Africa is the birthplace of modern humans and the continent with the highest level of genetic diversity. While ancient DNA studies are revealing some aspects of the genetic structure of Africa before the spread of food production, issues concerning DNA preservation have limited the insights from ancient DNA.
Hoping to find clues in modern populations, researchers from a Portuguese-Angolan TwinLab ventured into the Angolan Namib desert—a remote, multi-ethnic region where different traditions met.

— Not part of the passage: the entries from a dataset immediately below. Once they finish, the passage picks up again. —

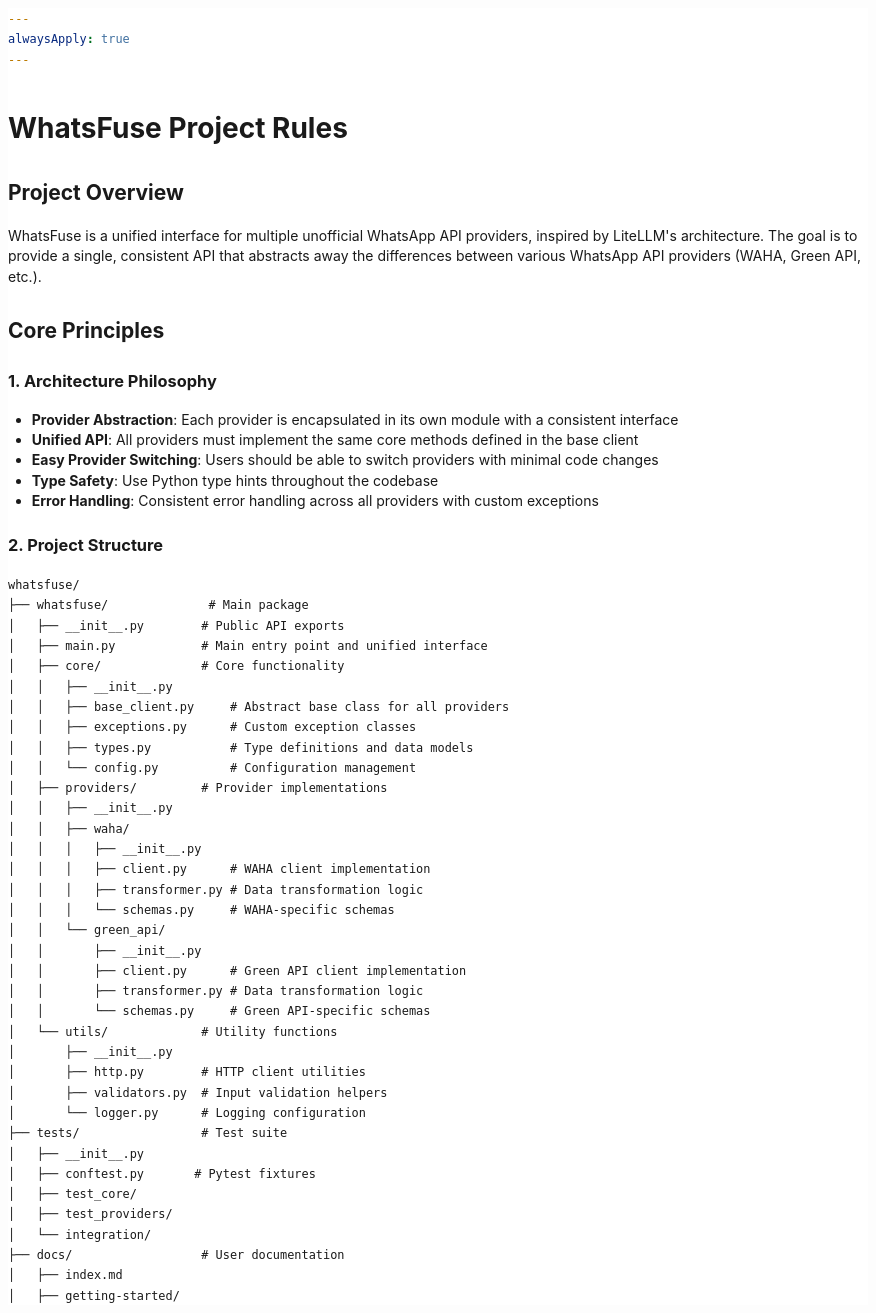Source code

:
 ```yaml
---
alwaysApply: true
---
```


# WhatsFuse Project Rules

## Project Overview
WhatsFuse is a unified interface for multiple unofficial WhatsApp API providers, inspired by LiteLLM's architecture. The goal is to provide a single, consistent API that abstracts away the differences between various WhatsApp API providers (WAHA, Green API, etc.).

## Core Principles

### 1. Architecture Philosophy
- **Provider Abstraction**: Each provider is encapsulated in its own module with a consistent interface
- **Unified API**: All providers must implement the same core methods defined in the base client
- **Easy Provider Switching**: Users should be able to switch providers with minimal code changes
- **Type Safety**: Use Python type hints throughout the codebase
- **Error Handling**: Consistent error handling across all providers with custom exceptions

### 2. Project Structure
```
whatsfuse/
├── whatsfuse/              # Main package
│   ├── __init__.py        # Public API exports
│   ├── main.py            # Main entry point and unified interface
│   ├── core/              # Core functionality
│   │   ├── __init__.py
│   │   ├── base_client.py     # Abstract base class for all providers
│   │   ├── exceptions.py      # Custom exception classes
│   │   ├── types.py           # Type definitions and data models
│   │   └── config.py          # Configuration management
│   ├── providers/         # Provider implementations
│   │   ├── __init__.py
│   │   ├── waha/
│   │   │   ├── __init__.py
│   │   │   ├── client.py      # WAHA client implementation
│   │   │   ├── transformer.py # Data transformation logic
│   │   │   └── schemas.py     # WAHA-specific schemas
│   │   └── green_api/
│   │       ├── __init__.py
│   │       ├── client.py      # Green API client implementation
│   │       ├── transformer.py # Data transformation logic
│   │       └── schemas.py     # Green API-specific schemas
│   └── utils/             # Utility functions
│       ├── __init__.py
│       ├── http.py        # HTTP client utilities
│       ├── validators.py  # Input validation helpers
│       └── logger.py      # Logging configuration
├── tests/                 # Test suite
│   ├── __init__.py
│   ├── conftest.py       # Pytest fixtures
│   ├── test_core/
│   ├── test_providers/
│   └── integration/
├── docs/                  # User documentation
│   ├── index.md
│   ├── getting-started/
```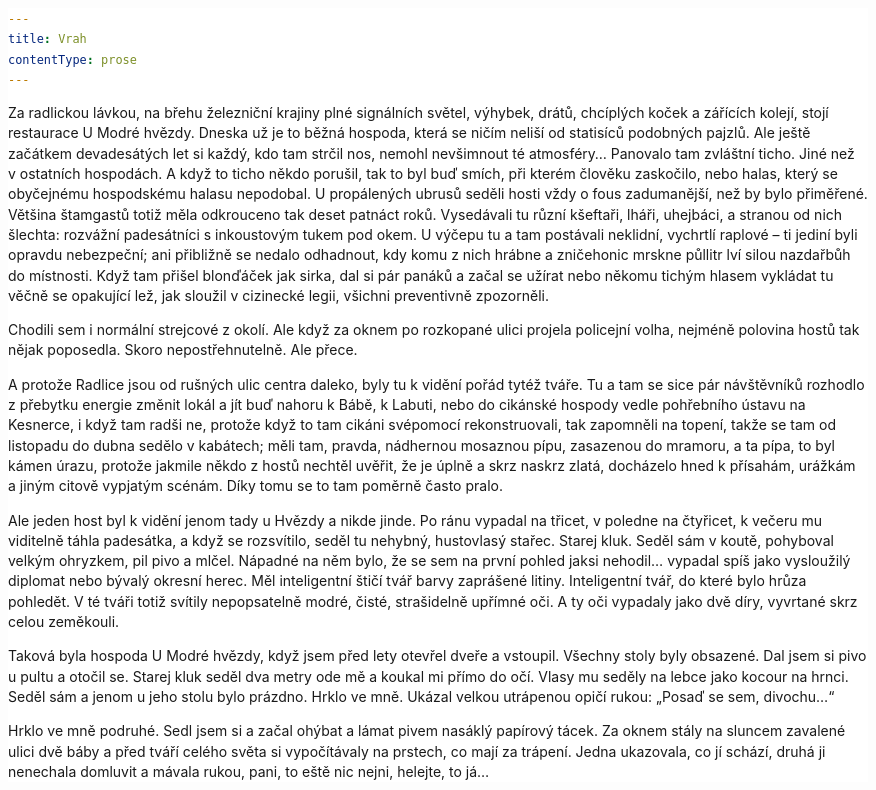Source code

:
 ```yaml
---
title: Vrah
contentType: prose
---
```


<section>

Za radlickou lávkou, na břehu železniční krajiny plné signálních světel, výhybek, drátů, chcíplých koček a zářících kolejí, stojí restaurace U Modré hvězdy. Dneska už je to běžná hospoda, která se ničím neliší od statisíců podobných pajzlů. Ale ještě začátkem devadesátých let si každý, kdo tam strčil nos, nemohl nevšimnout té atmosféry… Panovalo tam zvláštní ticho. Jiné než v ostatních hospodách. A když to ticho někdo porušil, tak to byl buď smích, při kterém člověku zaskočilo, nebo halas, který se obyčejnému hospodskému halasu nepodobal. U propálených ubrusů seděli hosti vždy o fous zadumanější, než by bylo přiměřené. Většina štamgastů totiž měla odkrouceno tak deset patnáct roků. Vysedávali tu různí kšeftaři, lháři, uhejbáci, a stranou od nich šlechta: rozvážní padesátníci s inkoustovým tukem pod okem. U výčepu tu a tam postávali neklidní, vychrtlí raplové – ti jediní byli opravdu nebezpeční; ani přibližně se nedalo odhadnout, kdy komu z nich hrábne a zničehonic mrskne půllitr lví silou nazdařbůh do místnosti. Když tam přišel blonďáček jak sirka, dal si pár panáků a začal se užírat nebo někomu tichým hlasem vykládat tu věčně se opakující lež, jak sloužil v cizinecké legii, všichni preventivně zpozorněli.

Chodili sem i normální strejcové z okolí. Ale když za oknem po rozkopané ulici projela policejní volha, nejméně polovina hostů tak nějak poposedla. Skoro nepostřehnutelně. Ale přece.

A protože Radlice jsou od rušných ulic centra daleko, byly tu k vidění pořád tytéž tváře. Tu a tam se sice pár návštěvníků rozhodlo z přebytku energie změnit lokál a jít buď nahoru k Bábě, k Labuti, nebo do cikánské hospody vedle pohřebního ústavu na Kesnerce, i když tam radši ne, protože když to tam cikáni svépomocí rekonstruovali, tak zapomněli na topení, takže se tam od listopadu do dubna sedělo v kabátech; měli tam, pravda, nádhernou mosaznou pípu, zasazenou do mramoru, a ta pípa, to byl kámen úrazu, protože jakmile někdo z hostů nechtěl uvěřit, že je úplně a skrz naskrz zlatá, docházelo hned k přísahám, urážkám a jiným citově vypjatým scénám. Díky tomu se to tam poměrně často pralo.

Ale jeden host byl k vidění jenom tady u Hvězdy a nikde jinde. Po ránu vypadal na třicet, v poledne na čtyřicet, k večeru mu viditelně táhla padesátka, a když se rozsvítilo, seděl tu nehybný, hustovlasý stařec. Starej kluk. Seděl sám v koutě, pohyboval velkým ohryzkem, pil pivo a mlčel. Nápadné na něm bylo, že se sem na první pohled jaksi nehodil… vypadal spíš jako vysloužilý diplomat nebo bývalý okresní herec. Měl inteligentní štičí tvář barvy zaprášené litiny. Inteligentní tvář, do které bylo hrůza pohledět. V té tváři totiž svítily nepopsatelně modré, čisté, strašidelně upřímné oči. A ty oči vypadaly jako dvě díry, vyvrtané skrz celou zeměkouli.

</section>

<section>

Taková byla hospoda U Modré hvězdy, když jsem před lety otevřel dveře a vstoupil. Všechny stoly byly obsazené. Dal jsem si pivo u pultu a otočil se. Starej kluk seděl dva metry ode mě a koukal mi přímo do očí. Vlasy mu seděly na lebce jako kocour na hrnci. Seděl sám a jenom u jeho stolu bylo prázdno. Hrklo ve mně. Ukázal velkou utrápenou opičí rukou: „Posaď se sem, divochu…“

Hrklo ve mně podruhé. Sedl jsem si a začal ohýbat a lámat pivem nasáklý papírový tácek. Za oknem stály na sluncem zavalené ulici dvě báby a před tváří celého světa si vypočítávaly na prstech, co mají za trápení. Jedna ukazovala, co jí schází, druhá ji nenechala domluvit a mávala rukou, pani, to eště nic nejni, helejte, to já…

The work is published in the journal Science Advances.
“We were able to locate groups which were thought to have disappeared more than 50 years ago,” says Jorge Rocha, a population geneticist from Centro de Investigação em Biodiversidade e Recursos Genéticos (CIBIO, University of Porto) who led the fieldwork, together with Angolan anthropologists Samuel and Teresa Aço from the Centro de Estudos do Deserto (CEDO).
Among the communities the team encountered are the Kwepe, a pastoral group who used to speak a language known as Kwadi. “Kwadi was a click-language that shared a common ancestor with the Khoe languages spoken by foragers and herders across southern Africa,” explains Anne-Maria Fehn, a linguist from CIBIO who participated in the fieldwork and was able to interview what may well be the last two speakers of Kwadi.
“Khoe-Kwadi languages have been linked to a prehistoric migration of eastern African pastoralists,” adds Rocha, whose research focuses on southern African population history.